Consider a dataset with N samples, where every sample consists of head elements followed by tail elements. I'd like to perform an stable reordering such that N tails are grouped together at the top, and N heads are grouped together at the bottom.
For example, the dataset:
-1 -2 -3 1 2 3 4 5
-4 -5 -6 6 7 8 9 10
-7 -8 -9 11 12 13 14 15
-10 -11 -12 16 17 18 19 20
has has N = 4 samples, with head = 3 (negative integers), and tail = 5 (positive integers). The desired transformation would yield:
1 2 3 4 5 6 7 8
9 10 11 12 13 14 15 16
17 18 19 20 -1 -2 -3 -4
-5 -6 -7 -8 -9 -10 -11 -12
I implemented a solution based on repeated application of rotations. The rotations are those implemented by the C++ algorithm std::rotate:
std::rotate(first, n_first, last)swaps the elements in the range[first, last)in such a way that the elementn_firstbecomes the first element of the new range andn_first - 1becomes the last element.
My implementation (shown below) provides a correct solution and performs well for my problems. However, it needs to perform N rotations, where the complexity of every rotation increases from O(head + tail) to O(N * tail + head).
Are you aware of an algorithm with better complexity?.
My code follows:
#include <algorithm>
#include <vector>
#include <iostream>
#include <iomanip>
template <typename I> // I models Forward Iterator
I reorder(I f, I l, std::size_t head_size, std::size_t tail_size)
{
std::size_t k = 1;
auto m = std::next(f, head_size);
auto t = std::next(m, tail_size);
while (t != l) {
f = std::rotate(f, m, std::next(m, tail_size));
m = std::next(f, ++k * head_size);
t = std::next(m, tail_size);
};
return std::rotate(f, m, t);
}
template <typename C>
void show(const char* message, const C& c)
{
std::size_t shown { 0 };
std::cout << message << "\n";
for (auto && ci : c)
std::cout << std::setw(3) << ci
<< (++shown % 8 == 0 ? "\n" : " ");
}
int main()
{
std::vector<int> v {
-1, -2, -3, 1, 2, 3, 4, 5,
-4, -5, -6, 6, 7, 8, 9, 10,
-7, -8, -9, 11, 12, 13, 14, 15,
-10, -11, -12, 16, 17, 18, 19, 20 };
std::size_t head_size { 3 };
std::size_t tail_size { 5 };
show("before reorder", v);
reorder(v.begin(), v.end(), head_size, tail_size);
show("after reorder", v);
return 0;
}
Compile and run:
$ clang++ example.cpp -std=c++14
before reorder
-1 -2 -3 1 2 3 4 5
-4 -5 -6 6 7 8 9 10
-7 -8 -9 11 12 13 14 15
-10 -11 -12 16 17 18 19 20
after reorder
1 2 3 4 5 6 7 8
9 10 11 12 13 14 15 16
17 18 19 20 -1 -2 -3 -4
-5 -6 -7 -8 -9 -10 -11 -12
Details about the problem domain
I'm reading images where every line is preceded by pixel metadata, and followed by the raw pixels, like so:
[metadata] [pixels...]
[metadata] [pixels...]
[ many more of these]
[metadata] [pixels...]
I need to pack all the pixels together and pass them to OpenGL, but I also need to maintain the metadata accessible for the program.
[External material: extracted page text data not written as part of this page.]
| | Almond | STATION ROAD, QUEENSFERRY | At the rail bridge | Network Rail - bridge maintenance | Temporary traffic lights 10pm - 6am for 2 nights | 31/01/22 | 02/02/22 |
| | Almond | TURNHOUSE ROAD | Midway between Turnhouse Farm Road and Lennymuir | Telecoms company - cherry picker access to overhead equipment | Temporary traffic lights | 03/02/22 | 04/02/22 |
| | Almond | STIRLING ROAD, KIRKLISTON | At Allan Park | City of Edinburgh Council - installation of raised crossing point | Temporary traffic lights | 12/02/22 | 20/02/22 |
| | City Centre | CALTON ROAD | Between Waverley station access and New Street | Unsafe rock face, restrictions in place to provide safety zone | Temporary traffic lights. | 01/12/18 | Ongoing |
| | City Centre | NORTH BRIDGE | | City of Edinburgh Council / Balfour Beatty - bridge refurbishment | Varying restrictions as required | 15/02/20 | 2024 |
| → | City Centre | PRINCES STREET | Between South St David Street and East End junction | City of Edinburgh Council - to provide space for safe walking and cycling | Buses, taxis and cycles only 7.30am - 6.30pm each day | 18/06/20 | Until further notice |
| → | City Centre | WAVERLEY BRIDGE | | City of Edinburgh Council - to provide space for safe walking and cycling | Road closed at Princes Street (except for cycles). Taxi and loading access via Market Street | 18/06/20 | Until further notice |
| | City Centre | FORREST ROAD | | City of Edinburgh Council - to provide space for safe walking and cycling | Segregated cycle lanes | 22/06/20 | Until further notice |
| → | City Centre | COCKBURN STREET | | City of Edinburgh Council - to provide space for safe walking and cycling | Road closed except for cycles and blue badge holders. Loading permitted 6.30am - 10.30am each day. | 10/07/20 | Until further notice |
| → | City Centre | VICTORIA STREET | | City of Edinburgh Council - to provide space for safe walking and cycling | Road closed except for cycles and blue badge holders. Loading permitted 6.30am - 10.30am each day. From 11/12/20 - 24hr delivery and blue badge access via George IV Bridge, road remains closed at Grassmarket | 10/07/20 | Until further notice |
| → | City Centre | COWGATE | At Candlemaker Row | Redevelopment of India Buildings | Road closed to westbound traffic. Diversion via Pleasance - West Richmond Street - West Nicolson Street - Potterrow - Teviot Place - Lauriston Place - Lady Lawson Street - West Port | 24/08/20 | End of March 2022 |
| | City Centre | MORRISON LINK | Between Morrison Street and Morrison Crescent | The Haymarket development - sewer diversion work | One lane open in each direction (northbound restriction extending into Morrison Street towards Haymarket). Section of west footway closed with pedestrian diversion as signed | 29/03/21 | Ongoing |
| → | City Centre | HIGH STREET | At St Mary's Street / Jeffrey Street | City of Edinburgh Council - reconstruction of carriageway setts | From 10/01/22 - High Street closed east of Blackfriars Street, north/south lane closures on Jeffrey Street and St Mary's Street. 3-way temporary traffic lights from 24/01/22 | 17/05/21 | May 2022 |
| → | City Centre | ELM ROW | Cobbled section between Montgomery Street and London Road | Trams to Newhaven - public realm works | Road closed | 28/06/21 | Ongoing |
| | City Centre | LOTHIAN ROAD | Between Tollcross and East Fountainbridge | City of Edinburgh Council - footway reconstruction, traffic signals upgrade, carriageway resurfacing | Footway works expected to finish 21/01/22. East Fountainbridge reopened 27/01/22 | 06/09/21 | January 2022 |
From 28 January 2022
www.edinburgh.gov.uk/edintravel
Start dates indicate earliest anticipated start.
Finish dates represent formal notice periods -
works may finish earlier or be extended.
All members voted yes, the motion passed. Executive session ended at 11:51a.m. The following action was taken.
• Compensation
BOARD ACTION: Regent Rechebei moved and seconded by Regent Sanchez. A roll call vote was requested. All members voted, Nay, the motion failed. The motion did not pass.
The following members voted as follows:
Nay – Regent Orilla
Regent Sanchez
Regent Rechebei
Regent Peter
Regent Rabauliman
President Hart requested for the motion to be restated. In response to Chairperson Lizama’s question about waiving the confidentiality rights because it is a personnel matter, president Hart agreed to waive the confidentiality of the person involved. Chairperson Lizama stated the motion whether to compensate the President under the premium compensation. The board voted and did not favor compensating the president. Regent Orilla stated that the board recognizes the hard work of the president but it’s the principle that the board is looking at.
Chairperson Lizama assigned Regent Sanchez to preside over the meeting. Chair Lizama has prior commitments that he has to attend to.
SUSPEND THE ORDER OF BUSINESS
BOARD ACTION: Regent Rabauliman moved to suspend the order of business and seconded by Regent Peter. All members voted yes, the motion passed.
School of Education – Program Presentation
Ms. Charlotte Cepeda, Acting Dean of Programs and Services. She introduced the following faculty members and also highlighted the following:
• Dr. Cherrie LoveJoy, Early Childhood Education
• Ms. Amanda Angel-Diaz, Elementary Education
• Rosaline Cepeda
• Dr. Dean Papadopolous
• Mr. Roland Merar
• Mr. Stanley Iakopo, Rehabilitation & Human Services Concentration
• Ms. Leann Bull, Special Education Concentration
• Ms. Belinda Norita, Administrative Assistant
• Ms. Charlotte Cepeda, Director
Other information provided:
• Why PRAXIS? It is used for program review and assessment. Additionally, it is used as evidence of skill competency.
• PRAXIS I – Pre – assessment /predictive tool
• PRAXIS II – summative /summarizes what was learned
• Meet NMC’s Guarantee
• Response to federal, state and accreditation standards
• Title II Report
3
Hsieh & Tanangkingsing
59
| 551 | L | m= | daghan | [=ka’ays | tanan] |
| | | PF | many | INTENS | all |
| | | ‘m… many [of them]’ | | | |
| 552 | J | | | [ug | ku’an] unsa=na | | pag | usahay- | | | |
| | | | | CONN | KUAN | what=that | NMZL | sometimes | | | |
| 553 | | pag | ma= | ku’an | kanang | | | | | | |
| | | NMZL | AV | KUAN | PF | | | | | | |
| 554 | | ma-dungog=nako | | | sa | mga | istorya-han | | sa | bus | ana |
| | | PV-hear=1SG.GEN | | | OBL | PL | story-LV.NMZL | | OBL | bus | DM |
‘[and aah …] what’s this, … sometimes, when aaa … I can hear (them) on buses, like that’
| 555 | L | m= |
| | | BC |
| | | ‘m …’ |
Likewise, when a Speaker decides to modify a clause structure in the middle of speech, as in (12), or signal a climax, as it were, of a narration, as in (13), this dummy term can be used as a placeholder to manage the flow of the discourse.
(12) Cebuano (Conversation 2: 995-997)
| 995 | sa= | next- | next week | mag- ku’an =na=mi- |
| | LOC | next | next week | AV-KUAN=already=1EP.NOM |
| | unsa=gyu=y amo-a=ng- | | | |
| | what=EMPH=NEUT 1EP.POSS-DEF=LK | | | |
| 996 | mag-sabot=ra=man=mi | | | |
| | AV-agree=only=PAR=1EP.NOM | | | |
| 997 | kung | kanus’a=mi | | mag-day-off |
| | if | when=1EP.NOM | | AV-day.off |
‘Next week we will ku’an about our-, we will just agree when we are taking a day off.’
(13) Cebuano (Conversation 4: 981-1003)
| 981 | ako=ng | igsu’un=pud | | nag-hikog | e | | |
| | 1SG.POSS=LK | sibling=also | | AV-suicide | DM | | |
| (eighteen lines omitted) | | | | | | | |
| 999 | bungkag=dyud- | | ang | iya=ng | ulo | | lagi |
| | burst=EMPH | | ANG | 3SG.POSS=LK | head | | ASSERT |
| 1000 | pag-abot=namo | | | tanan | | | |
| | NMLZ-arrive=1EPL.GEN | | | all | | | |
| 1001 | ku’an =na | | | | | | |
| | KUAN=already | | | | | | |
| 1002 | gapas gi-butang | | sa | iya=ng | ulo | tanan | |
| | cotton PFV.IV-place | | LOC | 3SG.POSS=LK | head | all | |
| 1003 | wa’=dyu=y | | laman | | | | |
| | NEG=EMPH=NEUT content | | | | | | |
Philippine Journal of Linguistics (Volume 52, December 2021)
So, I do this:
[all the pixels] [all the metadata]
and pass [all the pixels] to my graphics card while keeping a handle to [all the metadata] in the CPU.
Edit
Thanks for your responses - I've ended up implementing an alternative solution that does not rely on reordering. However, the point remains: can you improve the algorithm for "in place" dataset reordering? It is similar to in place matrix transpose.